> _WRITTEN TASK_
Reproduce verbatim the lines of the records that begin with the line containing "mondiale, ma non" and run through the line containing "e macchine calcolatrici".

> _RECORDS PROVIDED_
>>>

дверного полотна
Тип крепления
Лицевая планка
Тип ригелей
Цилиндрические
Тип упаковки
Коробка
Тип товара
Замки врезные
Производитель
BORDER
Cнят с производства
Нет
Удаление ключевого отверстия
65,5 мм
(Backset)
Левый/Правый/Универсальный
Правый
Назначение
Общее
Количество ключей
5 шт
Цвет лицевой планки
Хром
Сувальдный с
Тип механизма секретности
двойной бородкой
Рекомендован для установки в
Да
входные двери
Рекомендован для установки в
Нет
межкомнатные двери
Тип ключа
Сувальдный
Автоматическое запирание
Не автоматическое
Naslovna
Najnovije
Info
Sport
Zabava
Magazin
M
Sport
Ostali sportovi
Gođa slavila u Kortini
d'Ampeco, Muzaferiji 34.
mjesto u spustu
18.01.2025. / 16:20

<<<
>>>

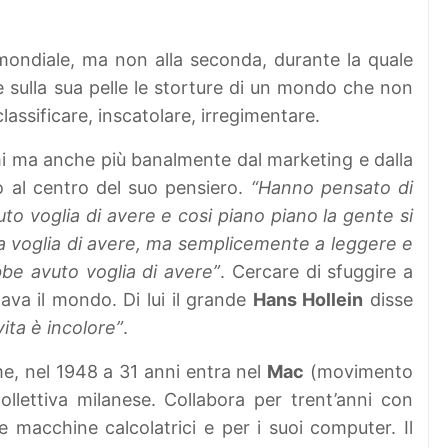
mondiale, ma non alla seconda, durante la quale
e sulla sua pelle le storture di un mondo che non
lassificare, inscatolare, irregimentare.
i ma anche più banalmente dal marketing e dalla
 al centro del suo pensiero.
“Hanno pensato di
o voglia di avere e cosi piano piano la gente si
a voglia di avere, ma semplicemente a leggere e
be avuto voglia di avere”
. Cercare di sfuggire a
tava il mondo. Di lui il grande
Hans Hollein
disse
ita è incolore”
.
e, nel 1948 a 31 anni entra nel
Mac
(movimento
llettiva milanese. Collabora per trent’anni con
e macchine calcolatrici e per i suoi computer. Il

<<<

> _RESULT BELOW_
mondiale, ma non alla seconda, durante la quale
e sulla sua pelle le storture di un mondo che non
lassificare, inscatolare, irregimentare.
i ma anche più banalmente dal marketing e dalla
 al centro del suo pensiero.
“Hanno pensato di
o voglia di avere e cosi piano piano la gente si
a voglia di avere, ma semplicemente a leggere e
be avuto voglia di avere”
. Cercare di sfuggire a
tava il mondo. Di lui il grande
Hans Hollein
disse
ita è incolore”
.
e, nel 1948 a 31 anni entra nel
Mac
(movimento
llettiva milanese. Collabora per trent’anni con
e macchine calcolatrici e per i suoi computer. Il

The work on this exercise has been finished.